Krista: I am tired of coming across things I like and forced to feel excluded. This film is so obviously ‘for the boys’. All-male group and female victim waiting to be rescued. All ‘pop culture’ symptoms are there—the ‘woman in refrigerator’, the ‘smurfette’, the ‘damsel in distress’. She does rescue herself in the end, but that’s two-thirds into the film and too late to participate in the ‘fun bits’. I’d have preferred to feel included in the intended audience for armoured vehicles and zombie petrol!

Noel: At first I thought that Brooke (Bianca Bradley) would have a more prominent role. The photoshoot scene was promising, she sported the resourcefulness of Alice from the Resident Evil film franchise. But then it all went downhill. During the lab scenes she was totally upstaged by The Doctor (Berryn Schwerdt). She had a comeback of sorts towards the end but it was simply too little too late.

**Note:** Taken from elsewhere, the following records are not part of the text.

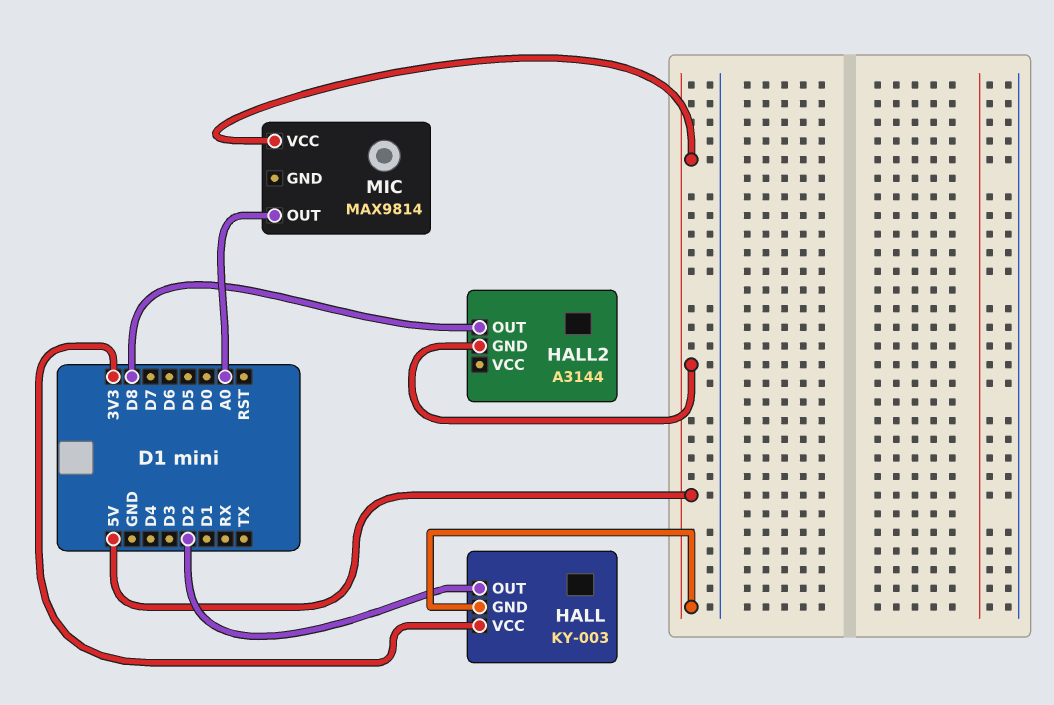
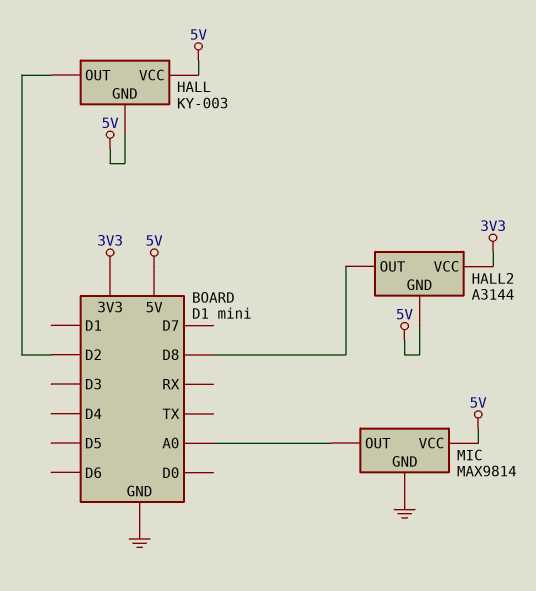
HALL pin VCC: 3V3 -> 5V
HALL2 pin VCC: none -> 3V3
MIC pin GND: none -> GND

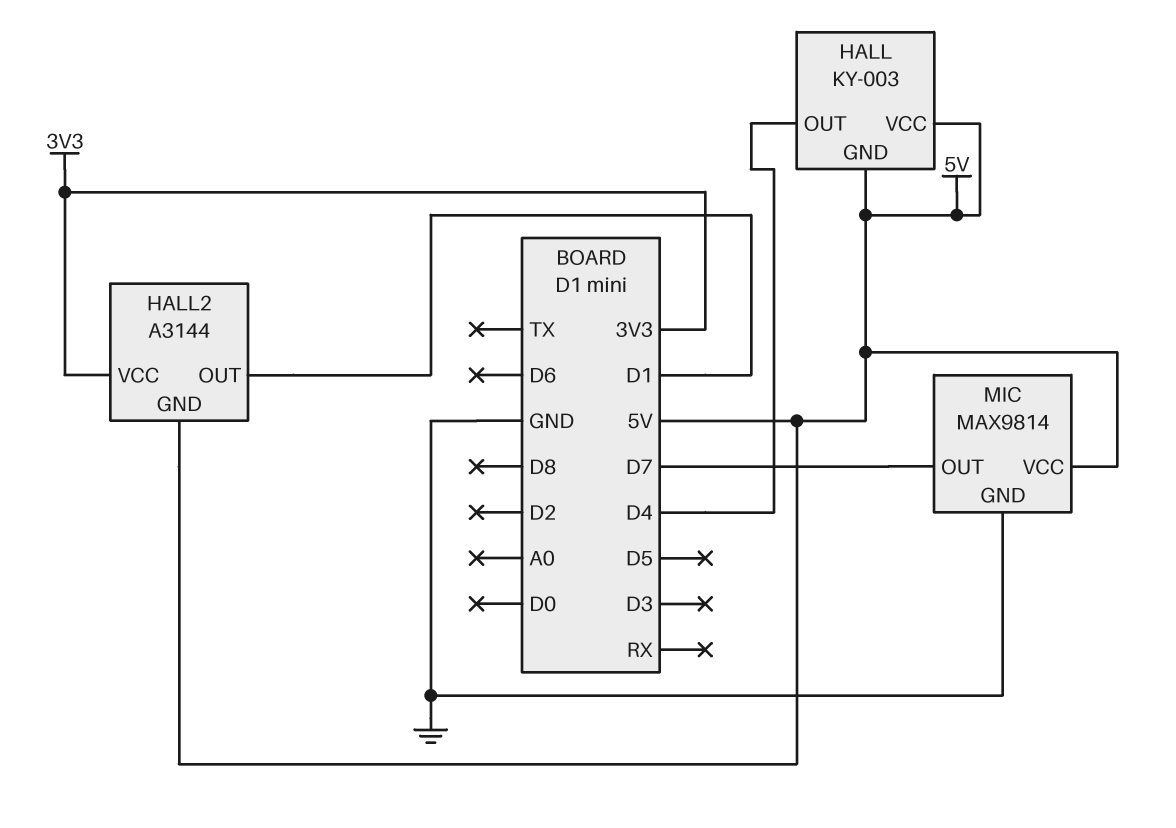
HALL pin OUT: D2 -> D4
HALL2 pin OUT: D8 -> D1
MIC pin OUT: A0 -> D7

K: ‘Purer’ torture porn that has women as vulnerable victims, but focuses throughout on their struggle for survival, is perhaps less sexist than something that relegates women to the periphery.

N: The parodic nod towards torture porn is one of the things I liked most about Wyrmwood. The Doctor is a great character, a cross between Mr Blonde, Walter White and Dr Heiter. It also exposes what’s wrong with bad torture porn. The lab scenes are rather disturbing without being too graphic whereas usually it works the other way round.

K: Agreed. I also liked the ‘magic zombie’ touch. Brooke’s unexplained powers nod towards magic ‘necromantic control over the undead’, something we don’t often see in zombie films. I also liked the little visual nods to Romero, the unflagging pace (which it sustains throughout), the humour, the violence, and the action. What distinguished it was the pace. We were thrown into the thick of it, so to speak, and it didn’t let up. No pause in the relentless action.

N: Is there a zombie film that doesn’t reference Romero? I liked Wyrmwood for the same reasons as you however I found it too earnest in trying to be a cult movie. The handheld camera, the fast zooming in on close-ups, the breakneck editing, the ‘iconic’ shots. It’s obviously trying to ride on the crest of Mad Max by setting the story in a post-apocalyptic landscape with lots of vehicles and scarce fuel. It bothered me.

K: I liked the heightened artificiality of the blue-red colour (well, blue and blood) scheme inside the ‘mad scientist’ truck. That too was a case of style within a low-budget framework. It contrasted with the grit-and-grime greyness of the outdoor sequences.

N: Nobody takes zombies seriously anymore so trying to build a sense of dread is too trite. Even metaphorically, zombie films are at a dead end at the moment. So Wyrmwood is the antithesis of a film that has something to say. It just plays it for laughs. However this doesn’t mean that the film is ‘silent’. For instance, I found its politics a bit dubious. We already mentioned the ‘boys only’ stance. What about the only indigenous person being the foolish sidekick who sacrifices himself for the greater good of the ‘white man’? I didn’t like that.